Role in the Media. In 1948 Pius XII directed that a commission for religious and didactic films be organized with O'Connor as president. This commission was replaced in 1952 by the Pontifical Commission for Motion Pictures and extended in 1954 to include radio and television. In 1961 John XXIII, laying down new rules, elevated the Pontifical Commission for Cinema, Radio, and Television to a permanent office of the Roman Curia. Pope Paul VI, at the mandate of the Fathers of Vatican Council II, established the Pontifical Commission for the Media of Social Communications and extended its competency to embrace all media, the press in particular, and appointed to it experts from various countries, including laypersons and members of the press. O'Connor was named president, a position he had held continuously from the inception of the various commissions until his retirement in 1971.

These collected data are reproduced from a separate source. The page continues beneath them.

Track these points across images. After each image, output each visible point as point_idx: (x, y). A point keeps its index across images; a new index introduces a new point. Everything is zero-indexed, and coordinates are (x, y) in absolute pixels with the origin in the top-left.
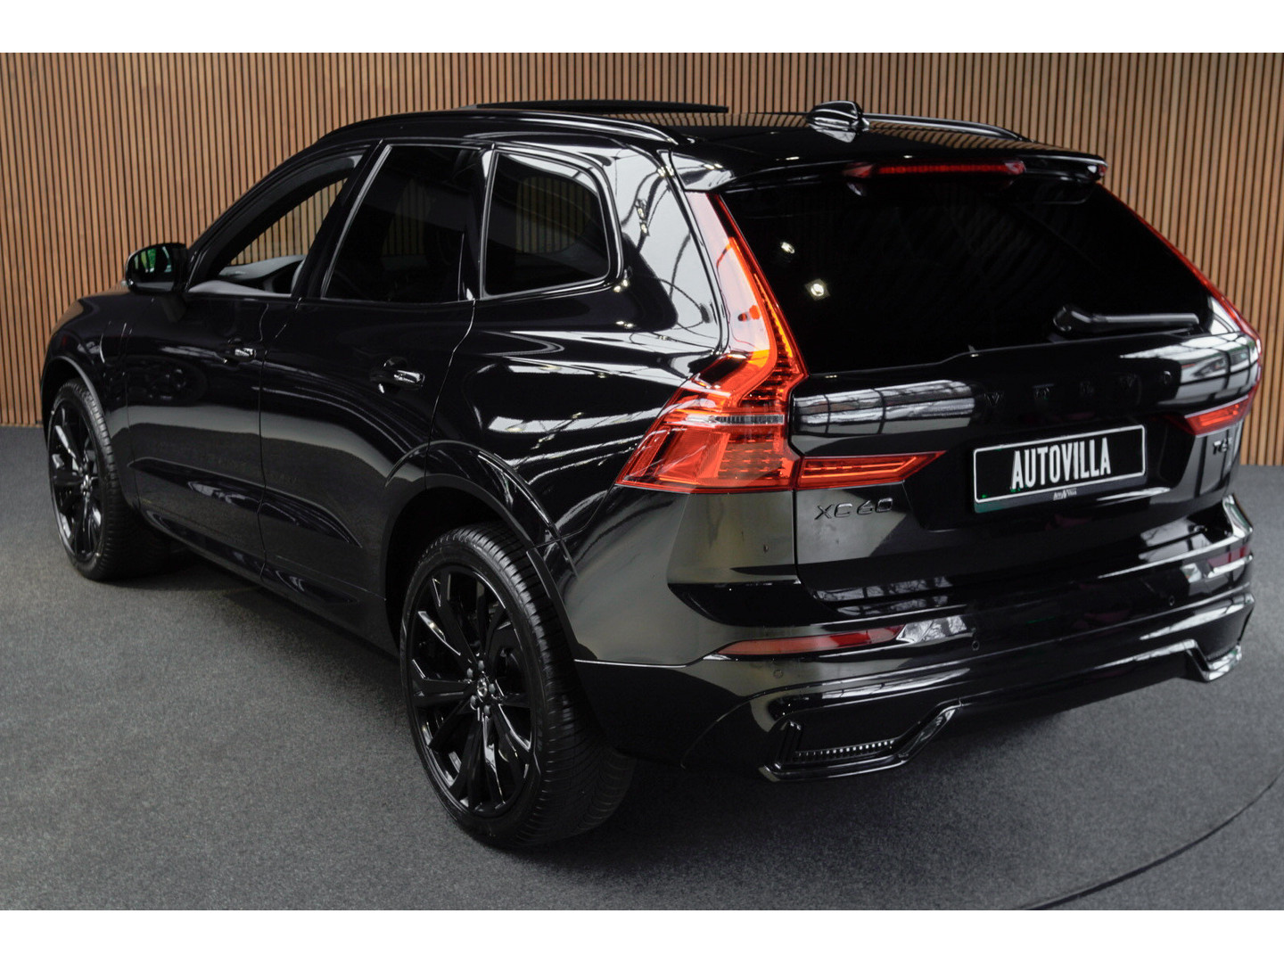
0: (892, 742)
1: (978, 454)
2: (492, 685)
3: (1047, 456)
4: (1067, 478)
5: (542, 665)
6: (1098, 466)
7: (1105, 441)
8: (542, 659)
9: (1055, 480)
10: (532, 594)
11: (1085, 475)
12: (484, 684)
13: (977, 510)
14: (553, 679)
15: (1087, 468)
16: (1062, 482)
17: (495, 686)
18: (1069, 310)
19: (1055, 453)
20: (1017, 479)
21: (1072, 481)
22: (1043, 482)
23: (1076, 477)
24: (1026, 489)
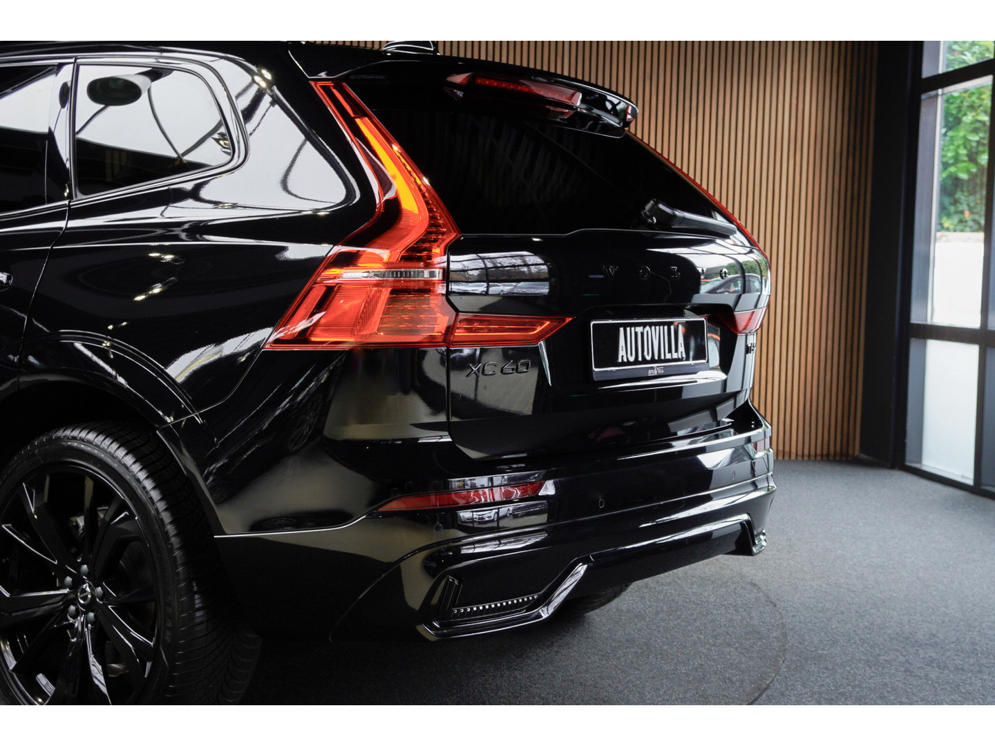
0: (535, 597)
1: (594, 324)
2: (99, 589)
3: (642, 334)
4: (656, 358)
5: (171, 551)
6: (677, 351)
7: (680, 327)
8: (171, 544)
9: (648, 358)
10: (155, 480)
11: (668, 356)
12: (88, 589)
13: (595, 378)
14: (184, 564)
15: (670, 351)
16: (653, 361)
17: (103, 588)
18: (656, 203)
19: (647, 331)
20: (622, 353)
21: (660, 361)
22: (640, 359)
23: (662, 357)
24: (629, 363)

On June 5, 1960, John XXIII appointed O'Connor to the General Preparatory Commission for the Second Vatican Council. Ten days later, he appointed him president of the Preparatory Secretariat for Press and Entertainment. The Secretariat was charged with the preparation of a schema on the media of social communications which, after presentation to the Council Fathers and redrafting, was promulgated on Dec. 4, 1963, by a decree of the Council titled Inter mirifica. Paul VI, at the beginning of the second period of the council, appointed O'Connor chairman of the newly formed press committee that oversaw the accreditation of more than two thousand correspondents and the daily publication, in nine languages, of resumes of the council speeches.

O'Connor served as a member of the press committee at the First General Assembly of the Synod of Bishops in 1967. In 1969 Paul VI convoked an Extraordinary Assembly of the Synod of Bishops of which O'Connor was a member. He was appointed to the Second General Assembly in 1971.

Paul VI appointed him nuncio to Malta, a post he held from 1965 to 1969. In 1966 he was appointed vice president of the Post-Conciliar Commission for the Apostolate of the Laity. In 1968 he was named consultor to the Pontifical Commission for Latin America. O'Connor retired in 1971 after having served the Church in Rome during five Pontificates. He returned to the United States in 1979.

Bibliography: v. a. yzermans, American Participation in the Second Vatican Council (New York 1967).